▸ **AVAILABLE RECORDS**:
━━━━━━━━━━━━━━━━

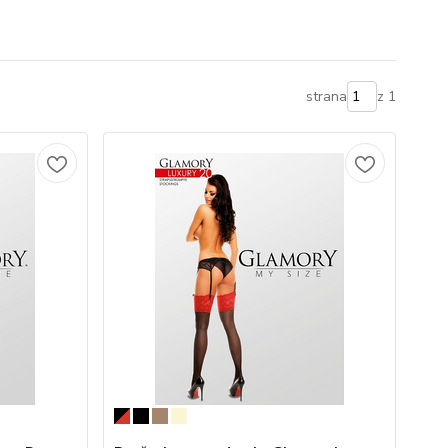
strana
z 1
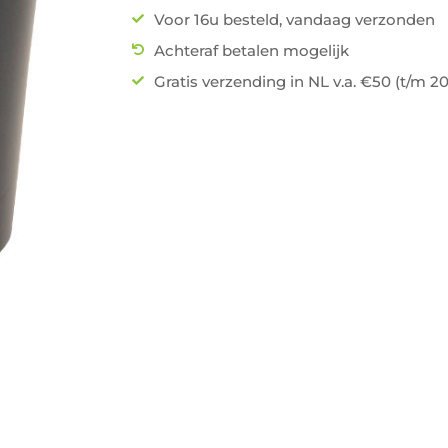
Voor 16u besteld, vandaag verzonden
Achteraf betalen mogelijk
Gratis verzending in NL v.a. €50 (t/m 2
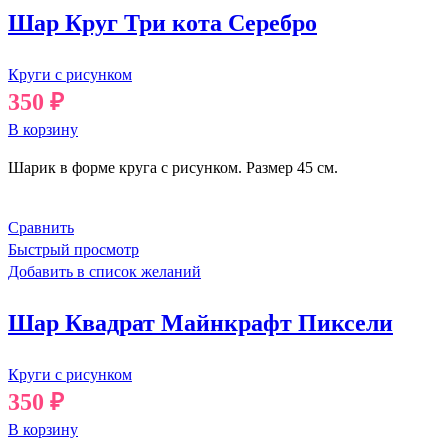
Шар Круг Три кота Серебро
Круги с рисунком
350
₽
В корзину
Шарик в форме круга с рисунком. Размер 45 см.
Сравнить
Быстрый просмотр
Добавить в список желаний
Шар Квадрат Майнкрафт Пиксели
Круги с рисунком
350
₽
В корзину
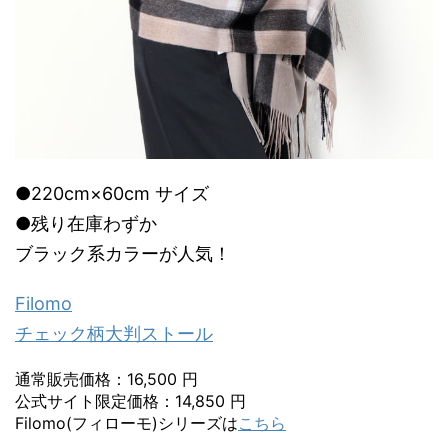
●220cm×60cm サイズ
●残り在庫わずか
ブラック系カラーが人気！
Filomo
チェック柄大判ストール
通常販売価格：16,500 円
公式サイト限定価格：14,850 円
Filomo(フィローモ)シリーズは
こちら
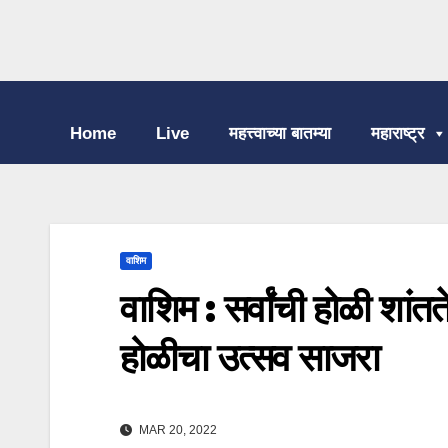
Home
Live
महत्त्वाच्या बातम्या
महाराष्ट्र
वाशिम
वाशिम : सर्वांची होळी शां
होळीचा उत्सव साजरा
MAR 20, 2022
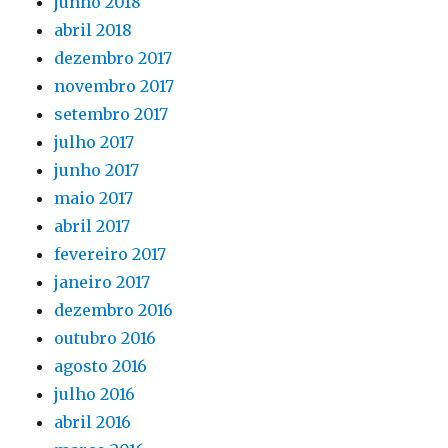
junho 2018
abril 2018
dezembro 2017
novembro 2017
setembro 2017
julho 2017
junho 2017
maio 2017
abril 2017
fevereiro 2017
janeiro 2017
dezembro 2016
outubro 2016
agosto 2016
julho 2016
abril 2016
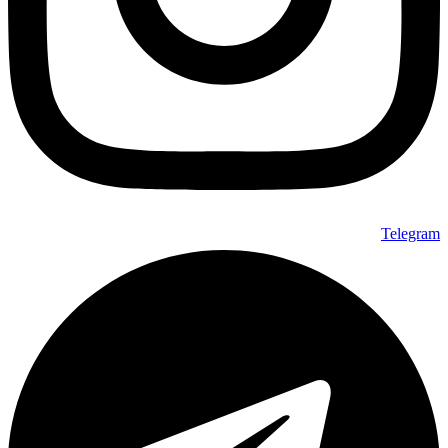
Telegram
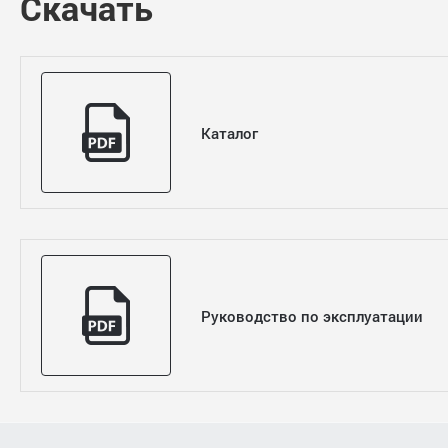
Скачать
Каталог
Руководство по эксплуатации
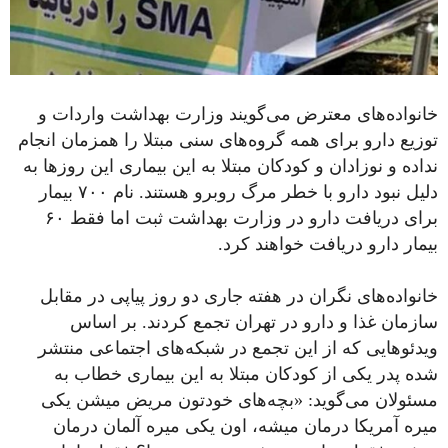
خانواده‌های معترض می‌گویند وزارت بهداشت واردات و
توزیع دارو برای همه گروه‌های سنی مبتلا را همزمان انجام
نداده و نوزادان و کودکان مبتلا به این بیماری این روزها به
دلیل نبود دارو با خطر مرگ روبرو هستند. نام ۷۰۰ بیمار
برای دریافت دارو در وزارت بهداشت ثبت اما فقط ۶۰
بیمار دارو دریافت خواهند کرد.
خانواده‌های نگران در هفته جاری دو روز پیاپی در مقابل
سازمان غذا و دارو در تهران تجمع کردند. بر اساس
ویدئوهایی که از این تجمع در شبکه‌های اجتماعی منتشر
شده پدر یکی از کودکان مبتلا به این بیماری خطاب به
مسئولان می‌گوید: «بچه‌های خودتون مریض میشن یکی
میره آمریکا درمان میشه، اون یکی میره آلمان درمان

━━━━━━━━━━━━━━━━

▸ **DIRECTIONS**:
Rewrite the listing from the line with "Voor 16u besteld, vandaag verzonden" to the line with "MAR 20, 2022", switching "Круги с рисунком" to "Шары с рисунком" wherever it occurs and changing nothing else. Leave the pictures out.

▸ **RESPONSE BOX**:
Voor 16u besteld, vandaag verzonden
Achteraf betalen mogelijk
Gratis verzending in NL v.a. €50 (t/m 2
Шар Круг Три кота Серебро
Шары с рисунком
350
₽
В корзину
Шарик в форме круга с рисунком. Размер 45 см.
Сравнить
Быстрый просмотр
Добавить в список желаний
Шар Квадрат Майнкрафт Пиксели
Шары с рисунком
350
₽
В корзину
●220cm×60cm サイズ
●残り在庫わずか
ブラック系カラーが人気！
Filomo
チェック柄大判ストール
通常販売価格：16,500 円
公式サイト限定価格：14,850 円
Filomo(フィローモ)シリーズは
こちら
Home
Live
महत्त्वाच्या बातम्या
महाराष्ट्र
वाशिम
वाशिम : सर्वांची होळी शां
होळीचा उत्सव साजरा
MAR 20, 2022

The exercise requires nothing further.